Les principaux éléments du sursis COVID-19 sont les suivants :

  • Définition des PME : Les PME sont définies comme des entreprises qui ne sont pas des sociétés de droit public et qui ne sont pas soumises à un contrôle ordinaire en vertu du Code des obligations suisse.
  • Procédure : La société doit déposer une demande de sursis COVID-19 auprès du juge du concordat compétent. Ce faisant, elle doit justifier sa mauvaise situation financière et fournir autant d'éléments de preuve que possible (tels que les comptes annuels au 31 décembre 2019 et les comptes intermédiaires). Toutefois, aucun élément relatif aux perspectives d'assainissement ne doit être présenté. Le sursis COVID-19 publié par le tribunal.
  • Effets : Les effets d'un sursis COVID-19 correspondent essentiellement à ceux du sursis concordataire ordinaire selon les articles 297 et 298 LP. En particulier, une procédure de recouvrement ne peut plus être engagée contre le débiteur, et les procédures civiles et administratives relatives aux créances couvertes par le sursis concordataire sont temporairement suspendues. Seules les créances à l'encontre du débiteur qui sont nées avant l'octroi du sursis tombent sous le coup du sursis COVID-19. En outre, le débiteur ne peut pas s'acquitter de ces dettes, sous peine de faire l'objet d'une procédure de faillite. Les créances de premier rang selon la LP (par exemple, les créances salariales des salariés) sont exclues du sursis.
  • Durée du sursis : Le sursis COVID-19 dure trois mois et peut être prolongé une fois pour trois mois supplémentaires.
  • Commissaire : Pour que la procédure reste simple, aucun commissaire ne sera normalement nommé. Toutefois, un commissaire peut être nommé à la demande du débiteur ou d'un créancier, ou encore d'office.
  • Poursuite de l'activité commerciale : Le débiteur peut poursuivre son activité commerciale pendant la durée du sursis COVID-19 à condition qu'aucun intérêt légitime des créanciers ne soit affecté.
  • Passage au sursis provisoire : Le sursis COVID-19 peut être converti en un sursis provisoire à la demande du débiteur. La durée maximale du sursis provisoire est réduite de la moitié de la durée déjà écoulée à l'aune du sursis COVID-19.

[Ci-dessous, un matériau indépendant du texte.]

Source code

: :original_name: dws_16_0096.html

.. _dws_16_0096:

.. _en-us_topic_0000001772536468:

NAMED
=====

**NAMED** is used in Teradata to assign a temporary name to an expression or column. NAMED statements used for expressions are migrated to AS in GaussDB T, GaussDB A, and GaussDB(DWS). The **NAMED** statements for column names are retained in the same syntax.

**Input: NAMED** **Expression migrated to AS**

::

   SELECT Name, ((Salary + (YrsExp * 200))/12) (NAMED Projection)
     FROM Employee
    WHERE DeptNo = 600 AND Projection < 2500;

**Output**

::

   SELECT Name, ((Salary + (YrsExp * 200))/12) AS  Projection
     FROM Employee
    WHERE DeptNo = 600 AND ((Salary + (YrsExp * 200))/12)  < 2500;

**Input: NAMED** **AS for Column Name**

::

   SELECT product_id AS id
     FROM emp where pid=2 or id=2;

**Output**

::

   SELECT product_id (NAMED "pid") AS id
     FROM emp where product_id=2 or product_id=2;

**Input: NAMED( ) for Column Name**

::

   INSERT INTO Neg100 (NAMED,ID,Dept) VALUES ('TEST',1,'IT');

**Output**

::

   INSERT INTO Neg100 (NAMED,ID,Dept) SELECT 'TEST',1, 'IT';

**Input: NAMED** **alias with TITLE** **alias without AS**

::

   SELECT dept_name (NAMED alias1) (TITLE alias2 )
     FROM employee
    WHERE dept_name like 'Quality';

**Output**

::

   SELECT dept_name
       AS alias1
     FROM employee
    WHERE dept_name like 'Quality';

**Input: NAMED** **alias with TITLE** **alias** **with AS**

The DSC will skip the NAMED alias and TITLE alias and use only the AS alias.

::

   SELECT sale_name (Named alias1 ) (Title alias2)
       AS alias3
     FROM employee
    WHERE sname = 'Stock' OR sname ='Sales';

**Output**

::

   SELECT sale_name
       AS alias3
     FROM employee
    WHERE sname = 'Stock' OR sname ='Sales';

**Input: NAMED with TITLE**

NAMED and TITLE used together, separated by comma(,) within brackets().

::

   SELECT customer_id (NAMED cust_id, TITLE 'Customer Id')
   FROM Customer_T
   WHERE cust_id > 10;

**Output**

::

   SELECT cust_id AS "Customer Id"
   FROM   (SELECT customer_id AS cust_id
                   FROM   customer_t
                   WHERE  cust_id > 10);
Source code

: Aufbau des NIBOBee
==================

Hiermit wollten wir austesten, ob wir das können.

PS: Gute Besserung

Ajustements des provisions sur les moratoires de dettes

En plus de l'introduction du sursis COVID-19 pour les PME, les règles existantes en matière de sursis concordataire (art. 293 ss LP) ont été adaptées et simplifiées pour la durée de validité de l'Ordonnance insolvabilité COVID-19 :

  • Il n'est désormais plus nécessaire de soumettre un plan d'assainissement au tribunal avec la demande de concordat.
  • La durée du sursis provisoire est portée de quatre à six mois afin de tenir compte du temps supplémentaire nécessaire à la restructuration en période de pandémie.
  • Le prononcé de la faillite pour préserver le patrimoine du débiteur ou lorsqu'il n'y a aucune perspective d'assainissement est sujet à un délai de carence au 31 mai 2020. Après l'expiration du délai de carence, le commissaire évaluera la capacité du débiteur à se restructurer. Si le résultat est négatif, le commissaire demandera au tribunal de prononcer la faillite.